Rio ***** temps are recorded to be seldom below 80 F, and many tributaries of the Amazon where discus thrive have a temp range of 79 F to 93 F, more or less year round - average 84 F - and even the lower levels of the (albeit shallow) breeding grounds seldom experience temps below 80F.
I lived in Singapore for several years, and visited many discus breeding/raising farms there and in Malaysia & Thailand, (some of the best in the world, I might add) where temps seldom dropped below 82 F, day & night, year-round, and were mainly in the 86 degree range (without any heating of course).
Yours do fine @ 75-76 F - good for you - you're in a very miniscule minority.
I wish you luck over time.
As for you Bruce, my advice would be to to maintain discus temp of no less than 82 F on a regular basis in your tank..
I urge you to do some research on simplydiscus.com to confirm what I'm saying.
That's my .02


----------



## alan924 (May 31, 2011)

mine dont eat alot if the temp is low, or at all.i once had the heater unplugged and noticed food leftover. if they dont eat, they dont thrive or produce.


----------



## johnny313 (Apr 15, 2011)

when my tank had discus, I have the temp in the mid to high 80's. When they got sick I raised the temp to 92


----------



## daffyfish (Jan 5, 2011)

I currently have some Discus in a planted tank. They have been doing great at 86 degrees. The cardinals, rummynose & panda cories have also been doing great. I have been able to grow swords, vals and some java fern. I don't really use much as far as ferts.

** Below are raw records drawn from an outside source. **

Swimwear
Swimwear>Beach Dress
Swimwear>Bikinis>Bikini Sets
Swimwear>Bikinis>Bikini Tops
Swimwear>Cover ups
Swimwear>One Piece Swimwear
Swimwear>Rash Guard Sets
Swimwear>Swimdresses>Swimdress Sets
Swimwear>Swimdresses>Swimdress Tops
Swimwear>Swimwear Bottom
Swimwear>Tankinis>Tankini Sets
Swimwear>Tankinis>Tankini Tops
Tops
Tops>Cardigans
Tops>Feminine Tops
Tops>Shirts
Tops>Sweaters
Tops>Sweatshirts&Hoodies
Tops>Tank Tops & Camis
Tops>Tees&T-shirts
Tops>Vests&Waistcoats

But, I do have a basic CO2 system on there. There have been a couple of times that the Discus have paired off and spawned, but the eggs didn't survive very long. I feed twice a day, as in a community tanks. But, frequent water changes are a must.


----------



## they call me bruce (Feb 13, 2011)

I guess the best thing to do would be to get the tank set up planted and cycled set it 82 and work with what plants i like the danger i see is seems all the warm plants 82 and above are sords and slow growing plants could be an invitation for BBA


----------



## discuspaul (Jul 27, 2010)

Ah Bruce, you can keep your discus tank above 82 (to 84-5 if you wish) and not have a problem with swords and other slow-growing plants doing well, and not invite BBA, if you use a modicum of suitable ferts, CO2 or Excel, and have a good maintenance/cleansing regime for your tank and filters. It's really not difficult.


----------



## johnny313 (Apr 15, 2011)

I used RO/DI water too!


----------